The Financial Reporting Review Board (FRRB) is hopeful of concluding its ongoing review of Byju’s accounting practices in the next two months, Aniket Sunil Talati, President, Institute of Chartered Accountants of India (ICAI), said.

“It’s (review) under process and they are hoping to conclude it in about two months from now,” Talati told businessline when asked about the status of FRRB’s review of Byju’s financial statements. 

It must be noted that both ICAI President and Vice-President are not ex-officio members of FRRB, which is an independent board. 

FRRB is a non-standing committee of the CA Institute’s Council and not an investigative agency. 

Also read: Point blank. Byju’s leap from frying pan into the fire

Talati’s remarks are significant as the FRRB had in December last year —following complaints (including by a Member of Parliament) — commenced review of edtech major Byju’s financial statements for two financial years —2019-20 and 2020-21.

Deloitte, Haskins & Sells, which resigned as Byju’s statutory auditor on Thursday, revealed that it had not been able to commence audit of financial statements for 2021-22 as the company had not communicated the status of audit readiness of the financial statements and the underlying books and records for the year ended March 31,2022.

FRRB can review only those financial statements filed with the Corporate Affairs Ministry (MCA) and those in public domain. This would mean that FRRB is not looking into the issues around financial statements of 2021-22, which has reportedly not been filed with the MCA. 

Not rigorous

Meanwhile, sources said that the oversight and regulatory intervention in Byju’s matter may not be as rigorous as that of a listed entity or an enterprise with loans from banks or NBFCs or FIs.

But the agencies would be definitely interested to know as to why this has happened and such governance practices could have a bearing on the whole startup story of India or other edtechs, they added.

The mandate of FRRB is to look at all entities (in terms of accounting practices) where public interest is involved.

If after review it is found that the non-compliances are not material, then an advisory is sent to the concerned audit firm. However, if non-compliances are material and they affect true and fair view of the financial statements, then the concerned auditor is referred to Director (Discipline) of ICAI for disciplinary action. 

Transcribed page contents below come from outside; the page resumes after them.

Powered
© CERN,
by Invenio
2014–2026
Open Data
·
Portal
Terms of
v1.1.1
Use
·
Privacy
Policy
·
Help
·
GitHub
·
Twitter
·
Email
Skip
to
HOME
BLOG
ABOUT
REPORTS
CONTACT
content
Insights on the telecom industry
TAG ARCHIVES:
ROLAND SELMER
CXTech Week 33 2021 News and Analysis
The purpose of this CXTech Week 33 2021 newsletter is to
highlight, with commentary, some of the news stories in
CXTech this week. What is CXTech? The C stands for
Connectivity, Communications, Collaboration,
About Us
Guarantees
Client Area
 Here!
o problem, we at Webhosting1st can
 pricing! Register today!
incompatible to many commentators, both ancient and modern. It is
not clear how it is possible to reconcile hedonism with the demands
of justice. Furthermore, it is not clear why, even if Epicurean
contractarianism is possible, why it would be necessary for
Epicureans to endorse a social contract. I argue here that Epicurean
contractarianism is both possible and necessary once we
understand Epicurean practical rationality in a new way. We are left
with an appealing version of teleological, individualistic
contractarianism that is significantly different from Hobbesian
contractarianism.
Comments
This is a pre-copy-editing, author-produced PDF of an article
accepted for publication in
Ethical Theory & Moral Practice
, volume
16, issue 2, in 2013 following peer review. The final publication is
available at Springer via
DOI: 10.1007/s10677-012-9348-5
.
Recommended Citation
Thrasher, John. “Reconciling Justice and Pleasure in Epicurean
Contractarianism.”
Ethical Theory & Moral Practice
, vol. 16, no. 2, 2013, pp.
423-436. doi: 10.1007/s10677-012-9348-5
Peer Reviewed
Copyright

The company’s financials are then sent to the regulator (MCA or RBI or IRDAI or PFRDA) for further action. This is because action cannot be taken by the CA Institute on the company concerned and the regulator alone can do it, sources added.

Revenue recognition

Currently, FRRB has powers to review the general-purpose financial statements either suo moto or on a reference made to it by any regulatory body such as RBI, SEBI, Insurance Regulatory and Development Authority, MCA etc. The FRRB also reviews the general-purpose financial statements of enterprises relating to which serious accounting irregularities have been highlighted by media reports.

One of the accounting practices adopted by Byju’s that came under scrutiny was in the area of “revenue recognition”. It was alleged that the company’s practice of recognising revenues from “streaming services” upfront and in full, was not consistent with the generally accepted accounting principles. The more prudent way and the right manner would be to recognise the revenue over the period of delivery of service, critics pointed out.